Reproduce the lines below word for word, starting with the line that contains "To the nearest" and continuing through the last line, and leave the pictures out of your answer.

________________________

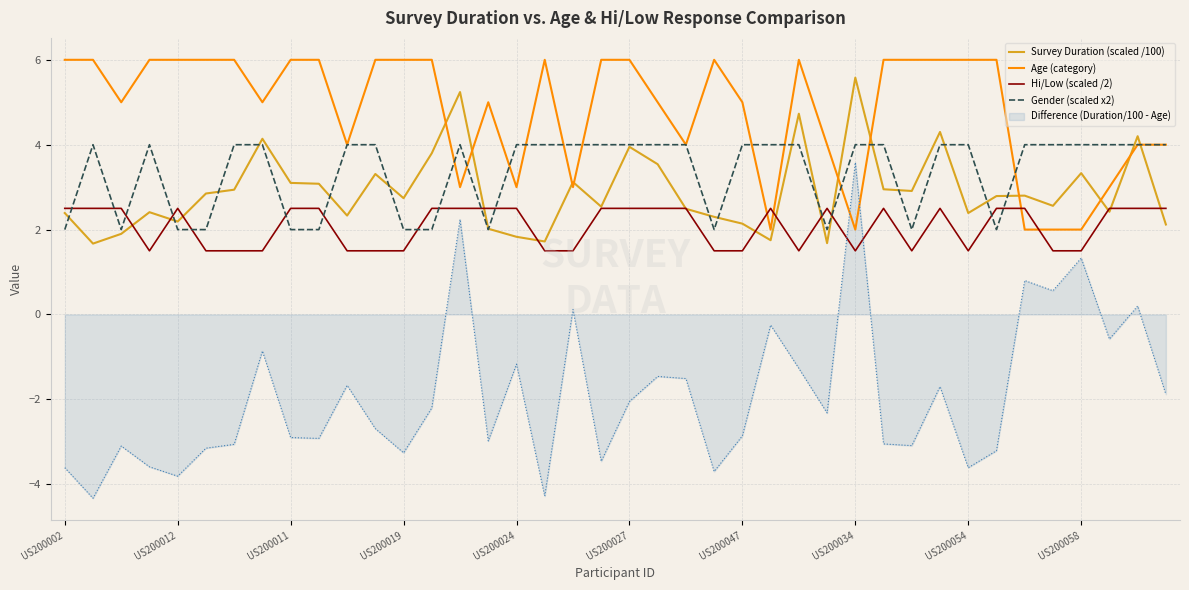

What is the minimum value shown in the chart?

-4.3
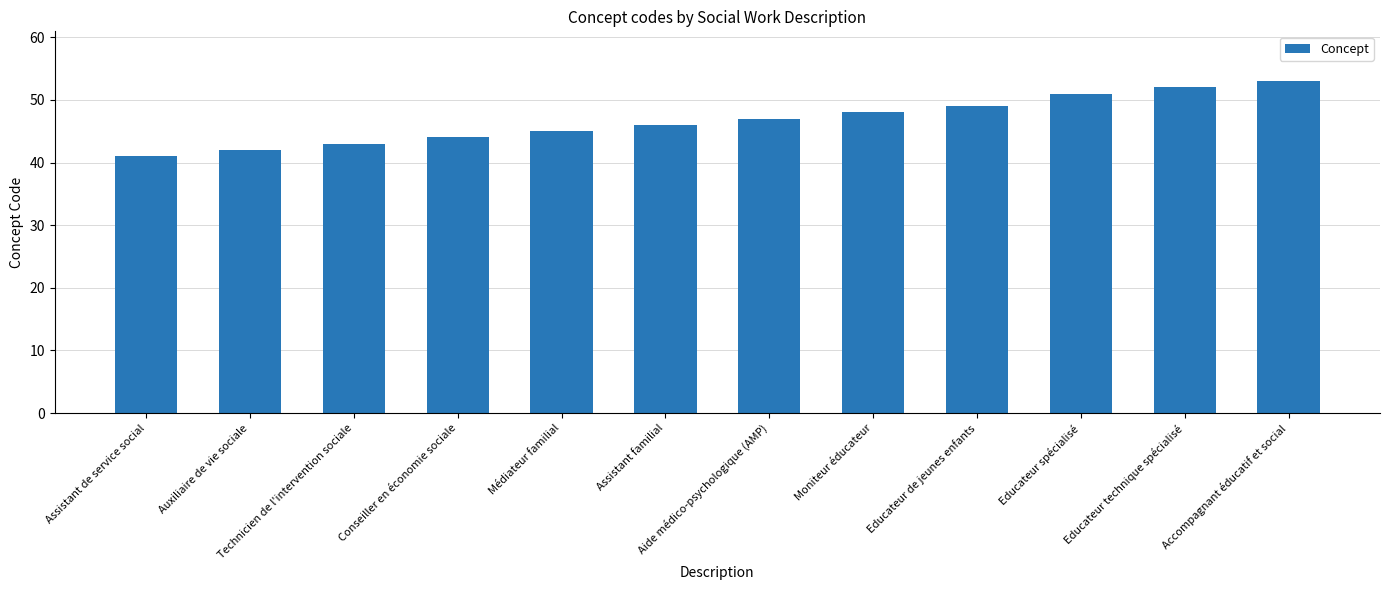

What is the change in value from Assistant familial to Accompagnant éducatif et social?

+7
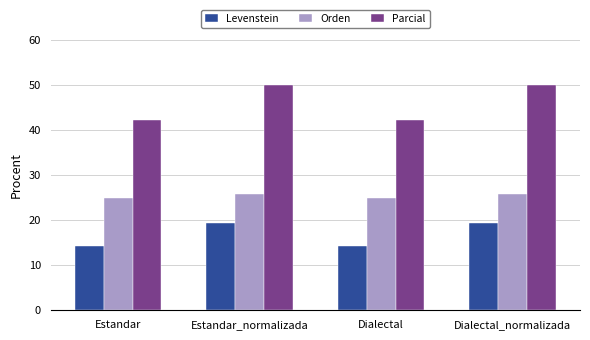

What position from the right is Dialectal_normalizada?

1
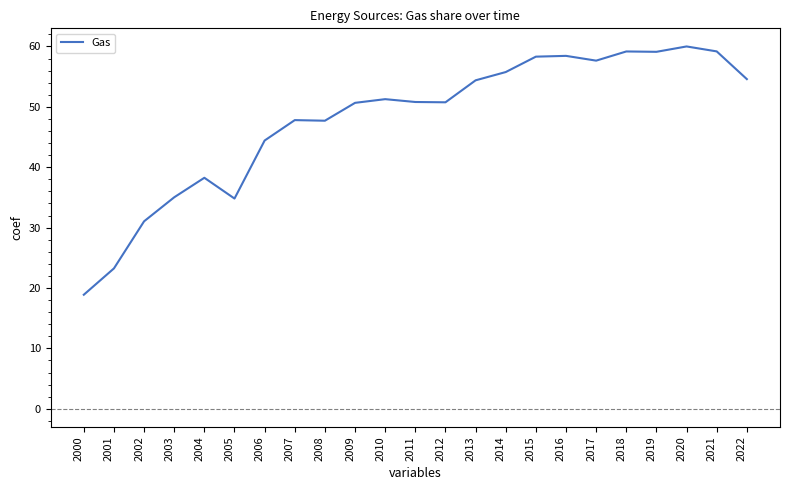

What is the maximum value shown in the chart?

60.0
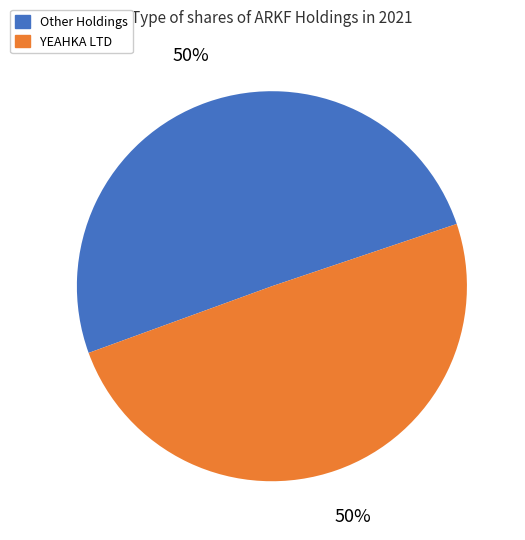

To the nearest percent, what is the average slice percentage?

50%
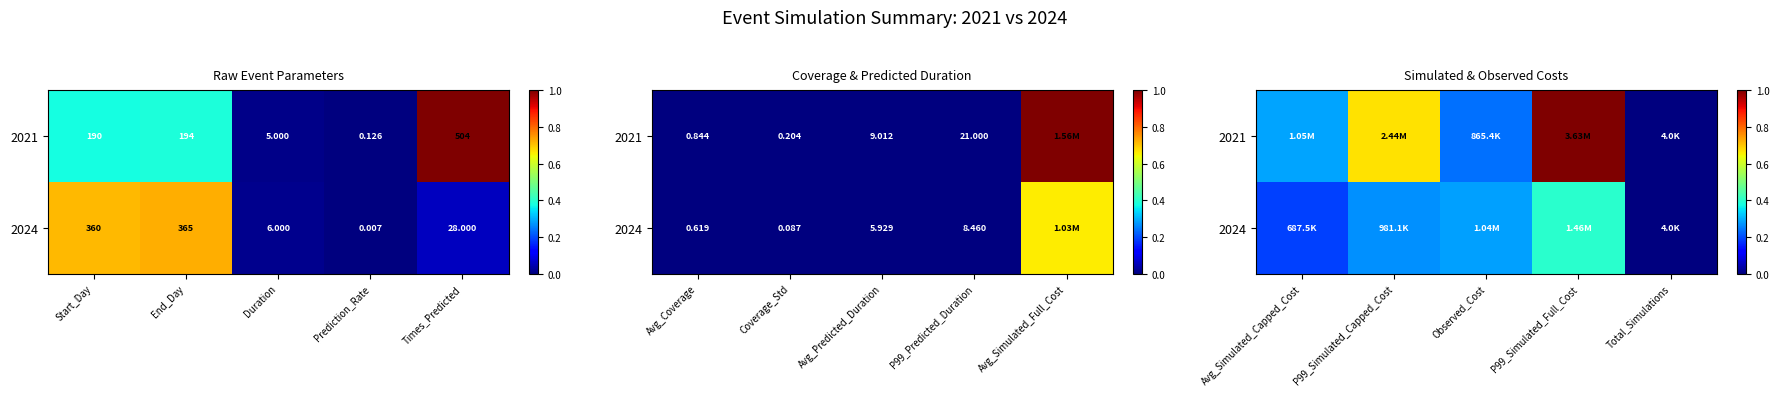

List the series in order of their overall mean, lowest first.

2024, 2021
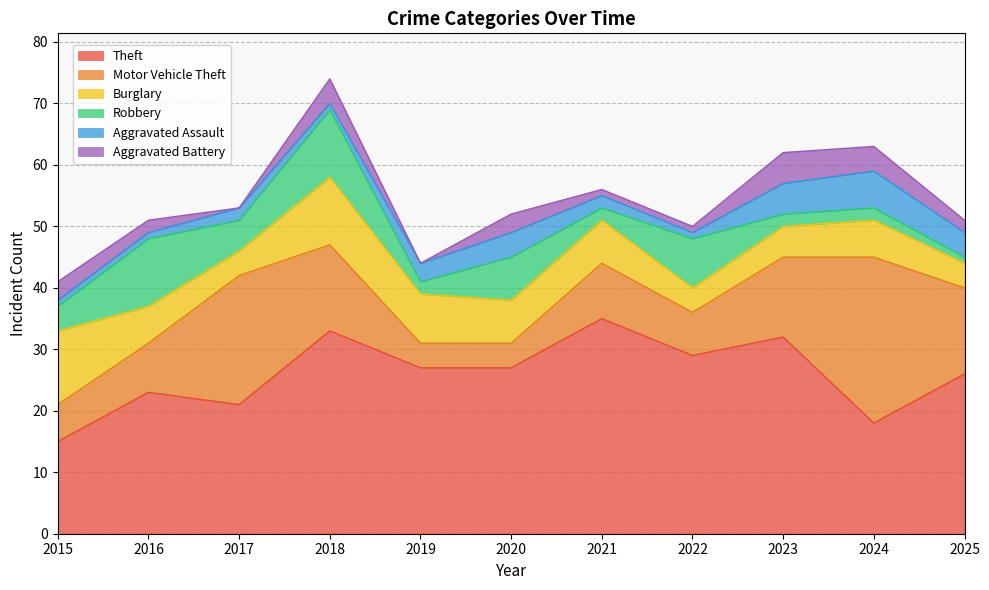

Reading left to right, what are all the values shown in this chart?

Theft: 15	23	21	33	27	27	35	29	32	18	26
Motor Vehicle Theft: 6	8	21	14	4	4	9	7	13	27	14
Burglary: 12	6	4	11	8	7	7	4	5	6	4
Robbery: 4	11	5	11	2	7	2	8	2	2	1
Aggravated Assault: 1	1	2	1	3	4	2	1	5	6	4
Aggravated Battery: 3	2	0	4	0	3	1	1	5	4	2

________________________

FINISHED EXERCISE —
To the nearest percent, what is the average slice percentage?

50%

List the series in order of their overall mean, lowest first.

2024, 2021

Reading left to right, what are all the values shown in this chart?

Theft: 15	23	21	33	27	27	35	29	32	18	26
Motor Vehicle Theft: 6	8	21	14	4	4	9	7	13	27	14
Burglary: 12	6	4	11	8	7	7	4	5	6	4
Robbery: 4	11	5	11	2	7	2	8	2	2	1
Aggravated Assault: 1	1	2	1	3	4	2	1	5	6	4
Aggravated Battery: 3	2	0	4	0	3	1	1	5	4	2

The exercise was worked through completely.